What is being asked | Search for the word "lines" in the entries. Each line that holds it should be copied.

-- Opening Marker --

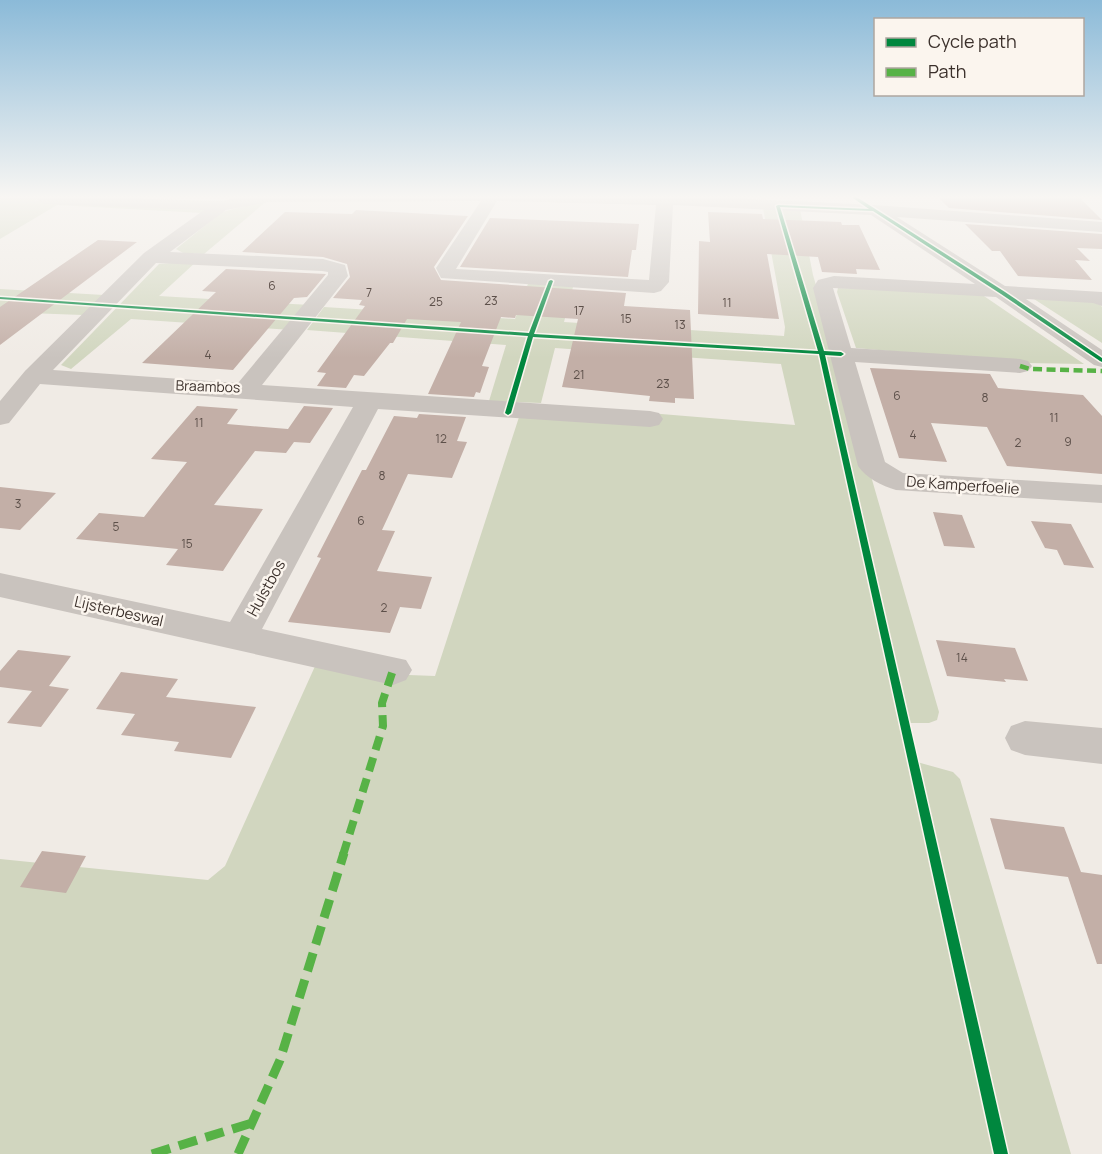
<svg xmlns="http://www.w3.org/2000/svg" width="1102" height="1154" viewBox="0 0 1102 1154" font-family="Manrope,sans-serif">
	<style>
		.green { fill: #d1d6bf }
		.building { fill: #c3afa7 }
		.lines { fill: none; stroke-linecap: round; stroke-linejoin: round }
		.minor { fill: #c9c3be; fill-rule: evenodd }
		.quiet-far2 { stroke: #57b246; stroke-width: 4.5; stroke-dasharray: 9 4.5; stroke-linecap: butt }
		.quiet-far1 { stroke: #57b246; stroke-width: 8; stroke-dasharray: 14 8; stroke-linecap: butt }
		.quiet { stroke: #57b246; stroke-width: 9; stroke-dasharray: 19 9; stroke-linecap: butt }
		.cycleway-casing { stroke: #fbf5ee; stroke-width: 3 }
		.cycleway { fill: #00873e; fill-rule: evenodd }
		.labels { text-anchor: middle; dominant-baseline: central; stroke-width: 5; stroke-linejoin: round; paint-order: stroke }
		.number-label { font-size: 12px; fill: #5d504a }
		.far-street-label { font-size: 14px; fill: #3b302b; stroke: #fbf5ee }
		.street-label { font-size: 15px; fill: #3b302b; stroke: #fbf5ee }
	</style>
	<rect width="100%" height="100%" fill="#f0ebe5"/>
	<path class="green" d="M 0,196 L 42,196 L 34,201 L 207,208 L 202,213 L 57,205 L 0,239 Z
		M 268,200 L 204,254 L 183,253 L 176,249 L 222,212 Z
		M 763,208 L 800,209 L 813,275 L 939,712 L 937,720 L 929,723 L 907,723 L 917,762 L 953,772 L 960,779 L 1071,1154 L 0,1154 L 0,859 L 208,880 L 225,866 L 316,664 L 383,674 L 435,676 L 520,414 L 649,413 L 795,425 L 781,364 L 555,348 L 541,403 L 489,401 L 506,345 L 307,330 L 324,307 L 515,319 L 529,281 L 574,283 L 564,322 L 784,336 L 785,327 Z
		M 197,261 L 159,296 L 310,305 L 292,330 L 131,319 L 71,369 L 61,365 L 159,264 Z
		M 838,288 L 981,294 L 1084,364 L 1024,363 L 856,348 L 837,292 Z
		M 0,289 L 104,295 L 83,315 L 0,312 Z
		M 1034,299 L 1097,301 L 1102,307 L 1102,343 Z"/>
	<path class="building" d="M 937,196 L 1079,197 L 1102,220 L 949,208 Z
		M 356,210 L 468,216 L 434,267 L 441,280 L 626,293 L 624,306 L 690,310 L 694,399 L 675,398 L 675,403 L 649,401 L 650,396 L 562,387 L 578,319 L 516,315 L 515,318 L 501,317 L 482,366 L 489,367 L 480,393 L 476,392 L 474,397 L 428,394 L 461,322 L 407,319 L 393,343 L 390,343 L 364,376 L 354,375 L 346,388 L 317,386 L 326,373 L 317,372 L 365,306 L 359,305 L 362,300 L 333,298 L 350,277 L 347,264 L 323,257 L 242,252 L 285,212 L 352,214 Z
		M 708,212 L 762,214 L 763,219 L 841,222 L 842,225 L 859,225 L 880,270 L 856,269 L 857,274 L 822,272 L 818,257 L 767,254 L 779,319 L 698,314 L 699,241 L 710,242 Z
		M 490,218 L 639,224 L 636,250 L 632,250 L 628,277 L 460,267 Z
		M 965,224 L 1102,234 L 1102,249 L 1077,248 L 1090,261 L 1075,260 L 1092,280 L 1018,276 L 1000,251 L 992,251 Z
		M 98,240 L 137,242 L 0,345 L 0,307 Z
		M 226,269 L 326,274 L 307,297 L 294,298 L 233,370 L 142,363 L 216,292 L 202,291 Z
		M 870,368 L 990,374 L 998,388 L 1083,395 L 1102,416 L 1102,474 L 1007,466 L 987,427 L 931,423 L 947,462 L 899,458 Z
		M 197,406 L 238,409 L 227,424 L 288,429 L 304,406 L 333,408 L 310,443 L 294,442 L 286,453 L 255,451 L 214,505 L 263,509 L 223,571 L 166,565 L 178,549 L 76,539 L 99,513 L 144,517 L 187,462 L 151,459 Z
		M 419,414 L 466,417 L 457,441 L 467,442 L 452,478 L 408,474 L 382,530 L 395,531 L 377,571 L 432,577 L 421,609 L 400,607 L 390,633 L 288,622 L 321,558 L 317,557 L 348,497 L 362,470 L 366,470 L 394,416 L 417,418 Z
		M 0,487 L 56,493 L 20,530 L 0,528 Z
		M 933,512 L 962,515 L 975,548 L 944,546 Z
		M 1031,521 L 1071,524 L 1094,568 L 1064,565 L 1057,550 L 1045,548 Z
		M 936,640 L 1015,648 L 1028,681 L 1004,679 L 1006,682 L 947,676 Z
		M 18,650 L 71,656 L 49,686 L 69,689 L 41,727 L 7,723 L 32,691 L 0,687 L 0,671 Z
		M 121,672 L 178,679 L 166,697 L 256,707 L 231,758 L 174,751 L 179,742 L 121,735 L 135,714 L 96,709 Z
		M 990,818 L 1064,827 L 1081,872 L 1102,875 L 1102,964 L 1097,964 L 1068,877 L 1005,869 Z
		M 42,851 L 86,856 L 66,893 L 20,887 Z"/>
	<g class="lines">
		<path class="minor" d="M 39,196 L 221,201 L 247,196 L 688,196 L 874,205 L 1102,222 L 1102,232 L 897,217 L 1005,286 L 1102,292 L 1102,306 L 1093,303 L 1026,299 L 1102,350 L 1102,367 L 1094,365 L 996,297 L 833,288 L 851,348 L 1020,359 L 1028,361 L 1032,366 L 1028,371 L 1020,373 L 855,362 L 885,462 L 903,473 L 1102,485 L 1102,503 L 896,490 C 882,486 866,478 858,466 L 813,288 L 818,280 L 834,276 L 975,284 L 871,215 L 673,205 L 669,282 L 661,291 L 654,293 L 441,278 L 436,268 L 481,201 L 269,202 L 226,210 L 170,252 L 323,259 L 345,265 L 348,276 L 262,385 L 650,411 L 659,413 L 663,419 L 659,425 L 650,427 L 378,409 L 262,629 L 406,660 L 412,670 L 406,680 L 393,685 L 0,597 L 0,573 L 230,622 L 353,407 L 40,384 L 9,423 L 0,425 L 0,401 L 25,371 L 144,253 L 204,210 L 45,204 L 39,202 L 37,199 ZM 497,201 L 656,205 L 649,280 L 456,269 ZM 156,263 L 322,271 L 328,272 L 328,275 L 238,383 L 53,370 Z
			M 1025,721 L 1102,728 L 1102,764 L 1025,755 L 1011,750 L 1005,738 L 1011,726 Z"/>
		<path class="quiet-far2" d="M 1020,366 L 1030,369 L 1102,371"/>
		<path class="quiet-far1" d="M 343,855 L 383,726 L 382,703 L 393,670"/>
		<path class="quiet" d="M 152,1154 L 252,1123
			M 238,1154 L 280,1060 L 344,853"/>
		<g class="cycleway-casing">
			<path id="cycleway" d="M 850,196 L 855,196 L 1005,292 L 1102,358 L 1102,362 L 1100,361 L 1001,294 L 873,211 L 780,207 L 824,351 L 841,352 L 844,354 L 841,356 L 825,355 L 1008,1154 L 994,1154 L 819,354 L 533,337 L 511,413 L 508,415 L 505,413 L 528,336 L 0,299 L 0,297 L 529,333 L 549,281 L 551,280 L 553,281 L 534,334 L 818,351 L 776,206 L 778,205 L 869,209 Z"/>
		</g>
		<use href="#cycleway" class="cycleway"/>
	</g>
	<linearGradient id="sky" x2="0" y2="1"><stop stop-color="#8bbad8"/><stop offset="0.55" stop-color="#f8f6f3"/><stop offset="1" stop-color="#f8f6f3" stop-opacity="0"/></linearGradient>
	<rect width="1102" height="358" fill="url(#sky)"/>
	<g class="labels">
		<g class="number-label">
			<text x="272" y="285">6</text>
			<text x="369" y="292">7</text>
			<text x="491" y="300">23</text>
			<text x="436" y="301">25</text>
			<text x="727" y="302">11</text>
			<text x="579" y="310">17</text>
			<text x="626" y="318">15</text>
			<text x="680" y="324">13</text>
			<text x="208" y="354">4</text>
			<text x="579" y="374">21</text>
			<text x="663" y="383">23</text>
			<text x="897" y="395">6</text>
			<text x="985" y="397">8</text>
			<text x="1054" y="417">11</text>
			<text x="199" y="422">11</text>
			<text x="913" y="434">4</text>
			<text x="441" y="438">12</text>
			<text x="1068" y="441">9</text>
			<text x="1018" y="442">2</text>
			<text x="382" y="475">8</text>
			<text x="18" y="503">3</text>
			<text x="361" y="520">6</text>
			<text x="116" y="526">5</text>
			<text x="187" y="543">15</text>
			<text x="384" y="607">2</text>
			<text x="962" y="657">14</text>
		</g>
		<g class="far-street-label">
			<text transform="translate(208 386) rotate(2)">Braambos</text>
		</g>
		<g class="street-label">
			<text transform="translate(963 485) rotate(4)">De Kamperfoelie</text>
			<text transform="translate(266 588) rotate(-61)">Hulstbos</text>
			<text transform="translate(119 611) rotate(13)">Lijsterbeswal</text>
		</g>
	</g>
	<rect x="874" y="18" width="210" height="78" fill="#fbf5ee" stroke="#aea6a0" stroke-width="1.5"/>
	<rect x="886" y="38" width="30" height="9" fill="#00873e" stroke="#aea6a0" stroke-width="1.5"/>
	<text x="928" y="48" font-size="18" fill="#3b302b">Cycle path</text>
	<rect x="886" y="68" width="30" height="9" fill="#57b246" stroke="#aea6a0" stroke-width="1.5"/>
	<text x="928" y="78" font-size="18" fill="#3b302b">Path</text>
</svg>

-- Closing Marker --

Exercise response |
		.lines { fill: none; stroke-linecap: round; stroke-linejoin: round }
	<g class="lines">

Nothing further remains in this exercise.